**Data below:**
┄┄┄┄┄┄┄┄┄┄

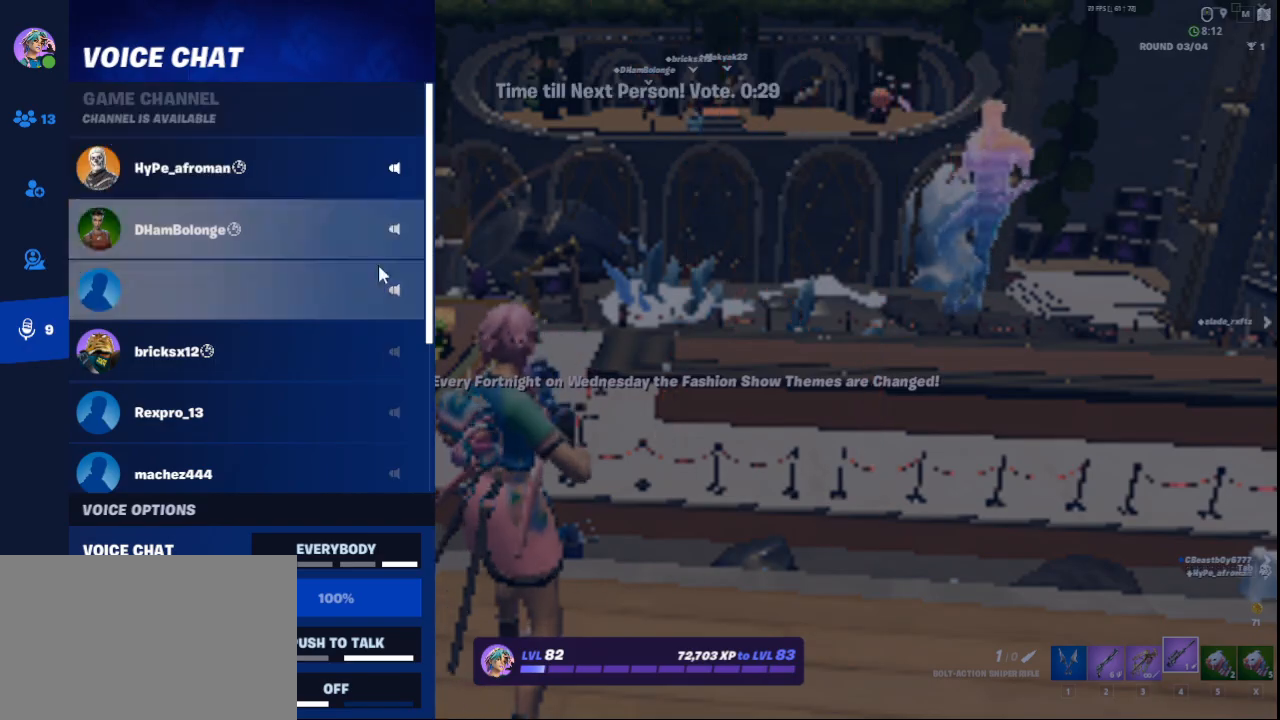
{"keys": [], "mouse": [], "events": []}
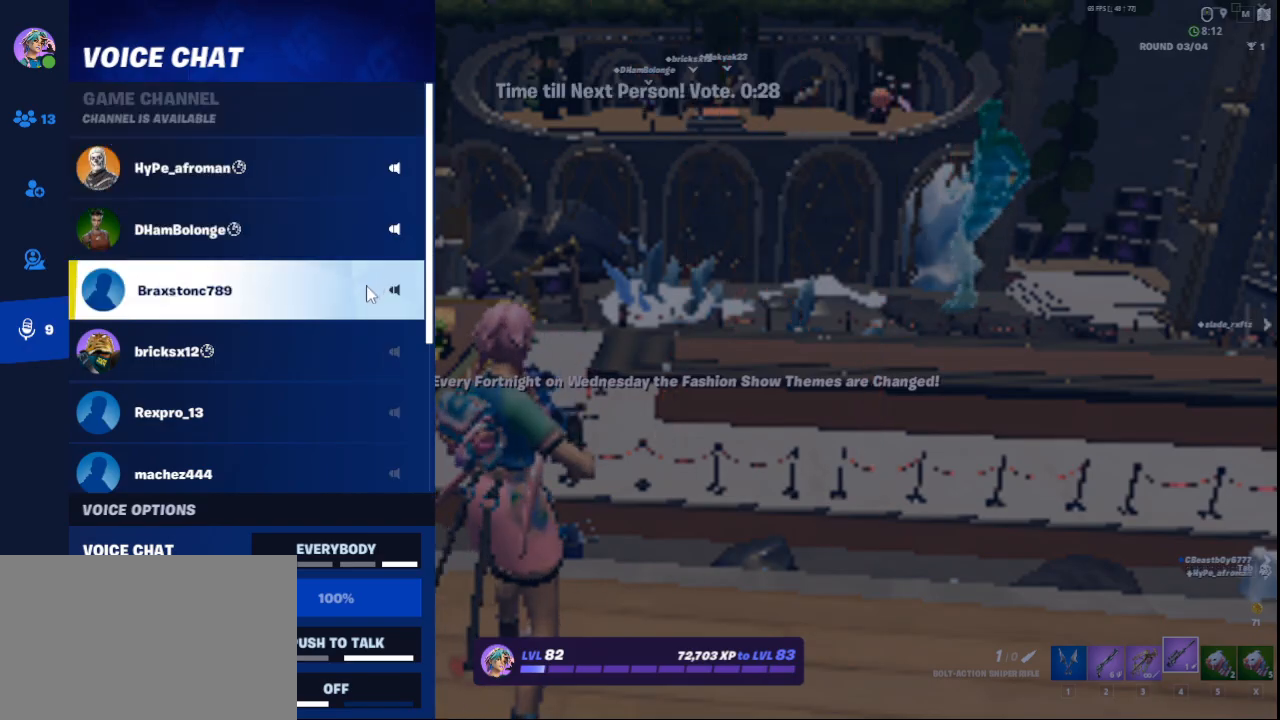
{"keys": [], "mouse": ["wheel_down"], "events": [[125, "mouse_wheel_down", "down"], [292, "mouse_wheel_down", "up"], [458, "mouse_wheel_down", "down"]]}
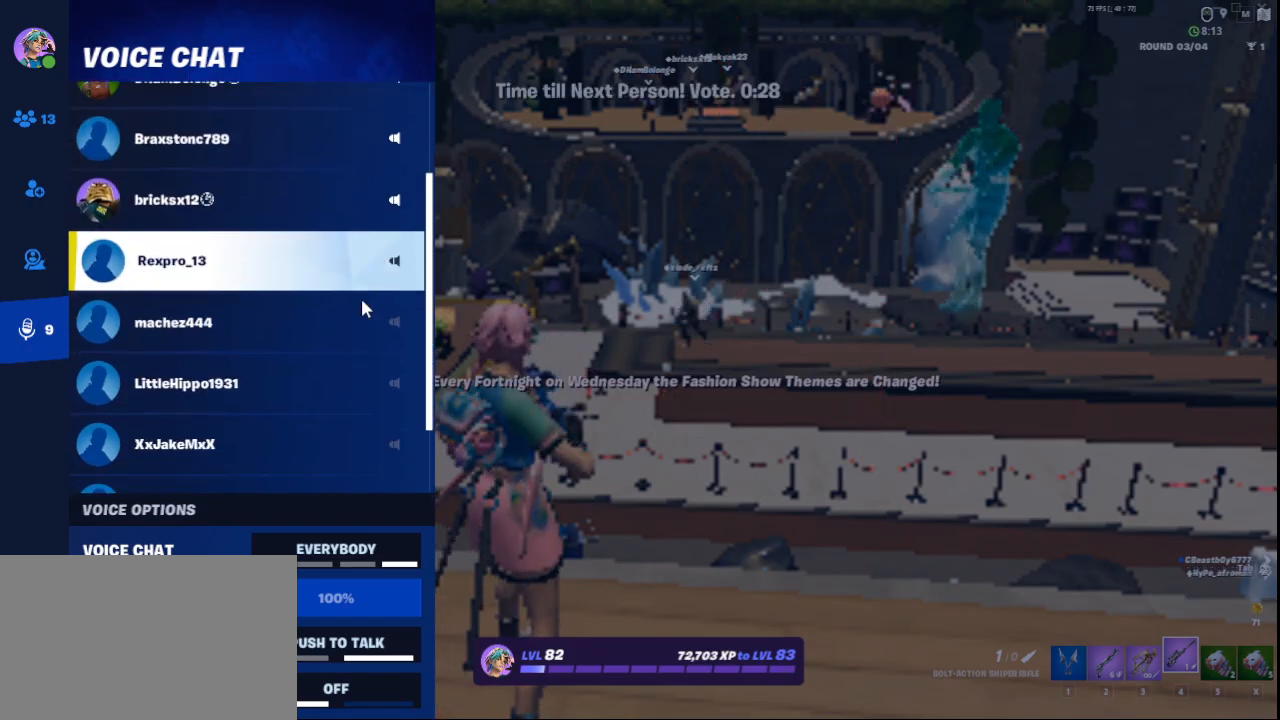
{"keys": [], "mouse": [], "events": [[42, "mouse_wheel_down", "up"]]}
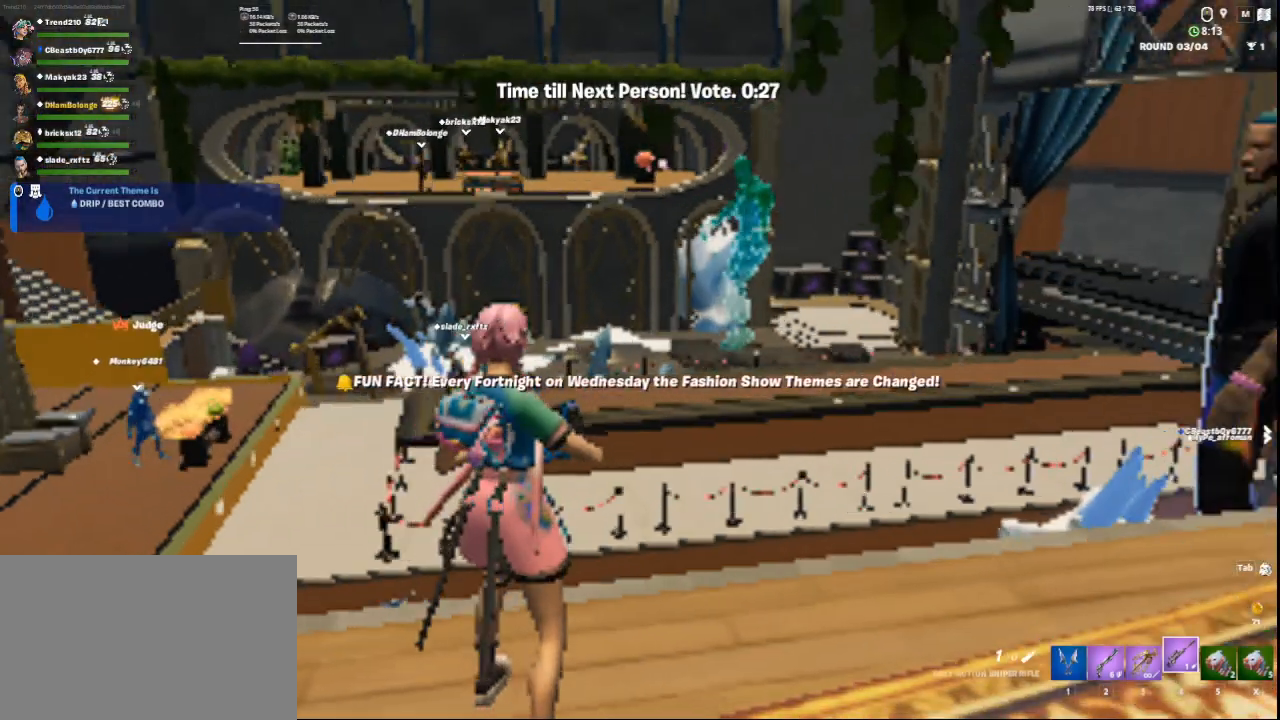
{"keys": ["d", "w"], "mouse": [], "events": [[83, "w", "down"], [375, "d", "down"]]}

┄┄┄┄┄┄┄┄┄┄

**Your goal:** Without including any picture, set down the listing above exactly as it appears.

**Solution for this exercise:**
{"keys": [], "mouse": [], "events": []}
{"keys": [], "mouse": ["wheel_down"], "events": [[125, "mouse_wheel_down", "down"], [292, "mouse_wheel_down", "up"], [458, "mouse_wheel_down", "down"]]}
{"keys": [], "mouse": [], "events": [[42, "mouse_wheel_down", "up"]]}
{"keys": ["d", "w"], "mouse": [], "events": [[83, "w", "down"], [375, "d", "down"]]}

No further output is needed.